Evidemment je ne connais pas Zidane. En tout cas pas plus que la plupart de mes compatriotes. Je me contente des miettes de lui éparpillées complaisamment.
Footballeur d’exception, icône sur papier glacé, homme d’affaires affable et avisé. Pas facile d’appréhender le profond de celui que personne n’entend et que tout le monde écoute. La parole de Zizou (Qu’il veuille bien me pardonner cette familiarité !) est chiche et calibrée. Pas question pour lui de heurter les susceptibilités, de mettre en péril les consensus, bref de dévoiler une part véritable de sa personnalité.
Jusqu’à dimanche je considérais Zidane comme un être réservé et singulier, orpailleur à la prudence excessive, soucieux avant tout de protéger sa famille et ses intérêts.
Grâce à mon confrère Rodolphe Gaudin qui a pu s’entretenir avec le génie du ballon rond durant un gros quart d’heure à l’occasion d’une campagne de promotion, j’ai affiné mon jugement.
Au self service de France Télévisions l’autre midi, Rodolphe, de retour d’Aix en Provence, contait cette anecdote savoureuse. Les télévisions convoquées se bousculaient au portillon. Il fallait bien trouver un artifice pour créer une petite différence d’autant que Canal qui rétribue Zizou comme consultant exigeait la primeur de l’entretien.
Rodolphe eut alors l’idée d’exhumer un vieux sujet tourné par Francis Maroto pour Stade 2. On y voyait Zidane, juvénile et inconnu, déambuler au bras de son épouse sur la croisette à Cannes.
Zidane de toute évidence n’avait pas revu ce reportage depuis des lustres mais lui avait réservé une place de choix dans sa mémoire. Manifestement ému par ce flash back inattendu, il interrompit brutalement le visionnage pour devenir intervieweur à son tour.

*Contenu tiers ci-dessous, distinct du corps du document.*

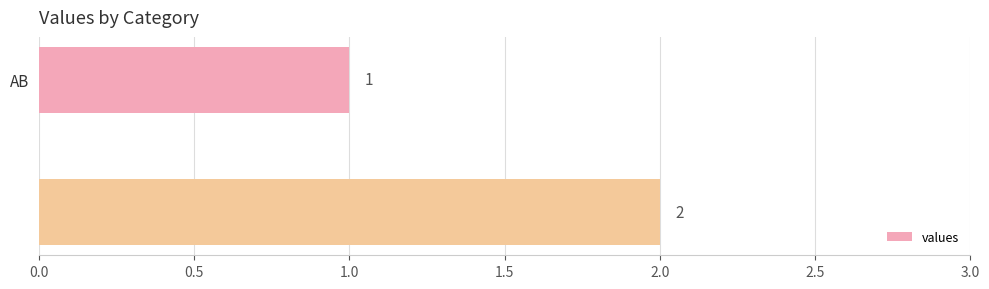

What is the value of the 2nd bar from the top?

2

» Comment s’appelle le journaliste qui a réalisé ce reportage ? »
« Maroto, Francis Maroto… » Répondit Rodolphe. »
"Ah oui… Francis… Comment va-t-il ? Que devient –il ? "
« Oh il se porte comme un charme. D’ailleurs je le croise très régulièrement. Nous partageons à la télé le même bureau. »
« Bien, bien … » Murmura Zizou avant de poursuivre le visionnage.
Un peu plus tard, alors que Rodolphe s’apprêtait à prendre congé, Zidane revint à la charge son DVD sous le bras.
» Vous n’oublierez pas de transmettre mes amitiés à Francis Maroto. »
Il n’y avait aucun calcul dans cette démarche. L’espace de quelques minutes Zizou était redevenu Zinédine. Il venait de dévoiler un pan de lui, vrai et sensible. Celui qui se tient toujours en retrait, et que bien peu de gens connaissent.